A QUALITATIVE STUDY INVESTIGATING HEALTHCARE PROFESSIONALS’ PERCEPTIONS OF COMMUNICATING WITH RELATIVES OF PATIENTS AT THE END OF LIFE
Shutt, Rebecca (2012) A QUALITATIVE STUDY INVESTIGATING HEALTHCARE PROFESSIONALS’ PERCEPTIONS OF COMMUNICATING WITH RELATIVES OF PATIENTS AT THE END OF LIFE. [Dissertation (University of Nottingham only)] (Unpublished)

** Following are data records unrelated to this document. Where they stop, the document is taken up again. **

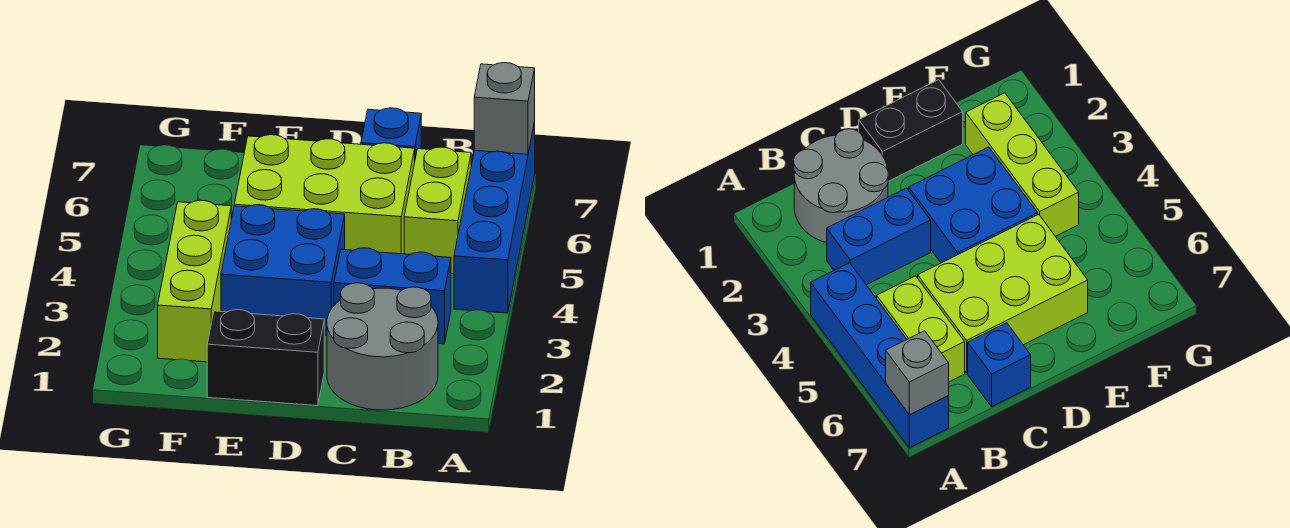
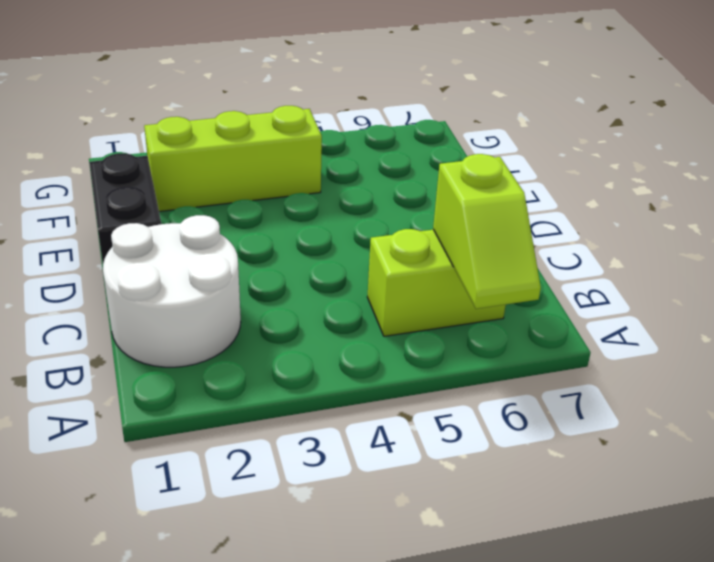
lime slope A6:B6 level 2 top B -> none
white round brick B1:C2 level 1 -> grey round brick B1:C2 level 1
none -> blue brick A4:A7 level 1
none -> blue brick B3:C3 level 1

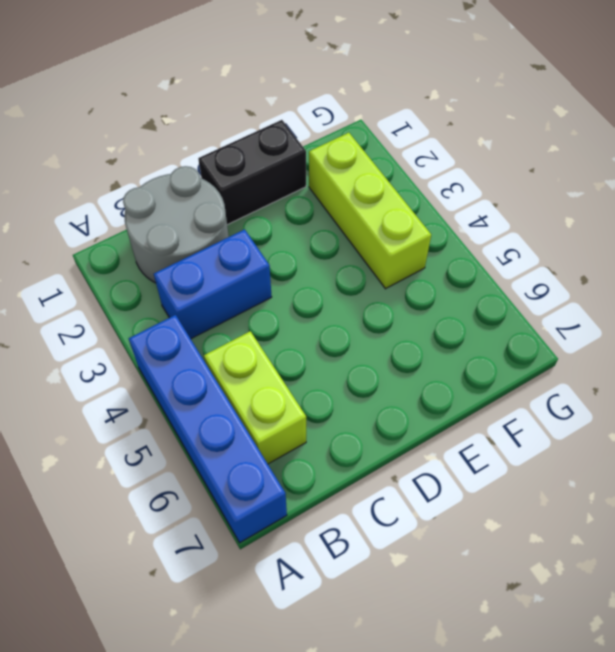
none -> lime brick C5:E6 level 1
none -> blue brick C7 level 1

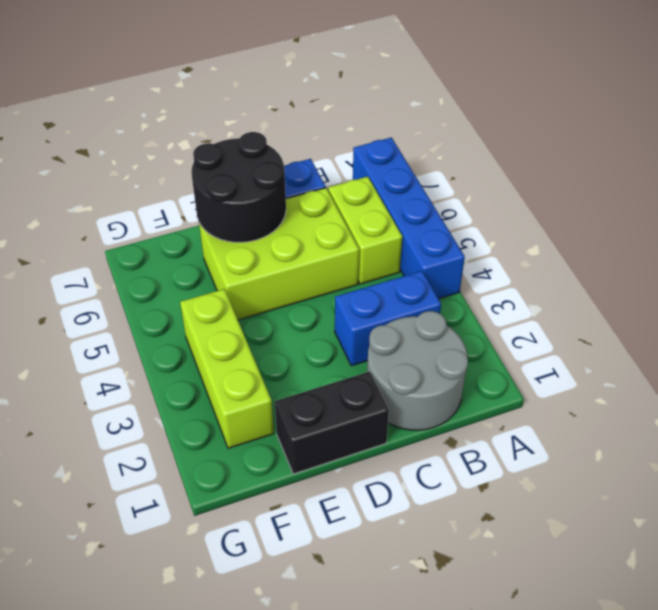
black round brick D6:E7 level 2 -> none
none -> blue brick D3:E4 level 1
none -> grey brick A7 level 2

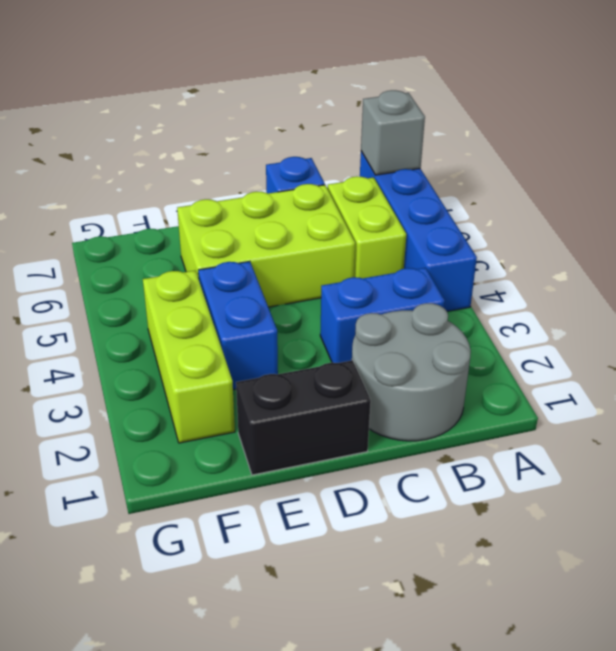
blue brick E3:E4 level 1 -> blue brick D3:E4 level 1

The most common place of death in the early twenty-first century has become acute hospitals with less people experiencing End of Life (EOL) care in other settings such as at home or in residential care or hospice. End of Life care is an increasingly important sector of care within the UK, as life expectancy continues to rise and treatment methods that increase longevity will lead to a growing elderly population that will suffer from ageing diseases such as cancer and heart failure. Everyone is different so the impact death and dying has on relatives will vary also. Gaining a greater understanding of HCPs’ perceptions of communicating with relatives of those at the EOL will be insightful and allow for development of research. This can be achieved if research continues to seek further understanding of any challenging and recurrent situations experienced in an acute EOL care setting in the UK.